“The Writer’s Voice” is a multi-blog, multi-agent contest hosted by Cupid of Cupid’s Literary Connection, Brenda Drake of Brenda Drake Writes, Monica B.W. of Love YA, and Krista Van Dolzer of Mother. Write. (Repeat.). They've based it on NBC’s singing reality show The Voice, so the four of them will serve as coaches and select projects for their teams based on the entered queries and first pages.
ParaWars: Uprising – Cait Peterson
Word Count: 70,000
Query:
Seventeen-year-old Kendry thought she’d gotten used to the post-Uprising world. She was wrong. The town she thought safe from the war? Overrun. The mother she thought would always be there? Captured. The paras she was told would protect her? They’re actually after her.
And then there’s Axel. He’s been her best friend and secret crush since he showed up in all his gargoyle glory. Except that she was wrong about him, too. He’s working for her father, the one she thought was dead. But wrong or not, she can’t deny her growing feelings for him.

———

● **WHAT YOU WILL DO**
(a) Reproduce everything in the contest post from "ParaWars: Uprising –" down to "actually after her.".
(b) Answer these questions using the contest post:
(i) Which NBC singing reality show is the contest based on?
(ii) What word count is given for ParaWars: Uprising?
(iii) For whom is Axel working?
The data that follow come from a separate source, not from the contest post.

● **ENTRIES SUPPLIED**
———

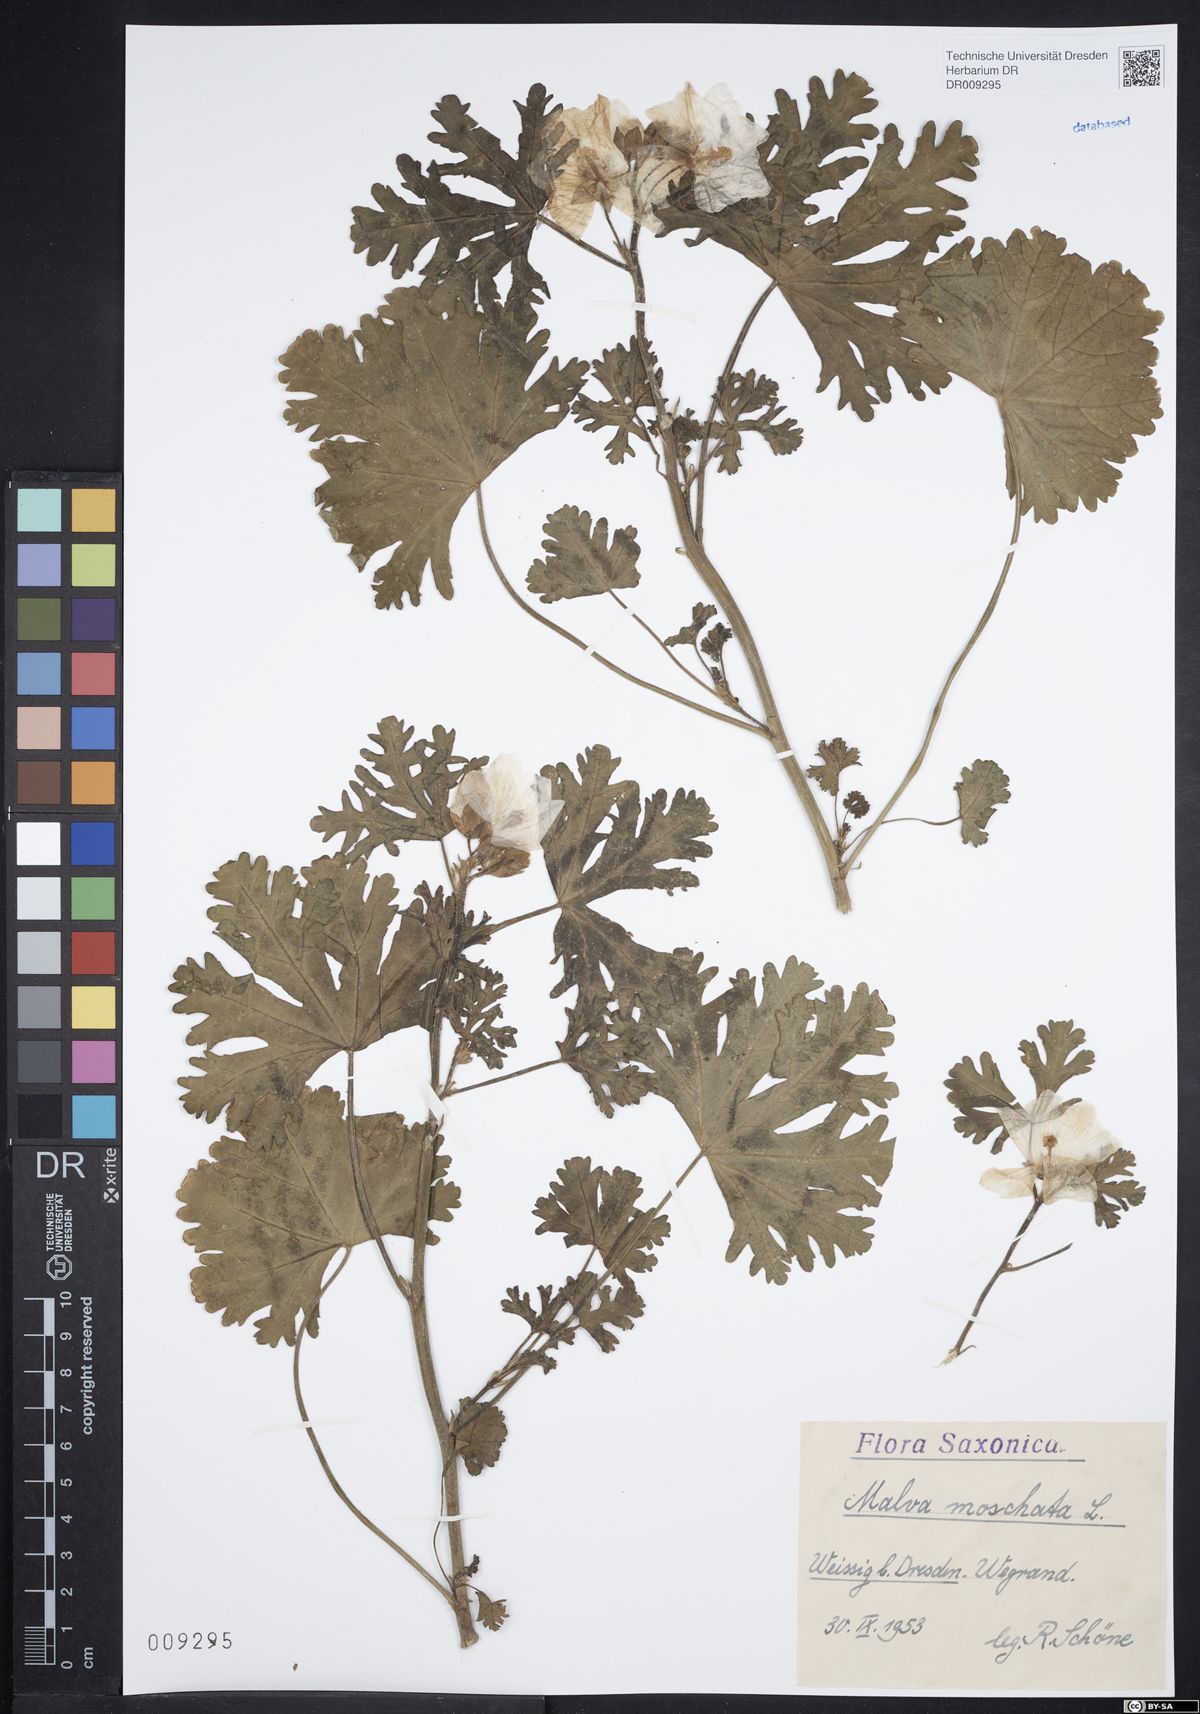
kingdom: Plantae
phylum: Tracheophyta
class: Magnoliopsida
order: Malvales
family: Malvaceae
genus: Malva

———

● **EXPECTED RESPONSES**
(a)
ParaWars: Uprising – Cait Peterson
Word Count: 70,000
Query:
Seventeen-year-old Kendry thought she’d gotten used to the post-Uprising world. She was wrong. The town she thought safe from the war? Overrun. The mother she thought would always be there? Captured. The paras she was told would protect her? They’re actually after her.

(b)
(i) The Voice
(ii) 70,000
(iii) Kendry's father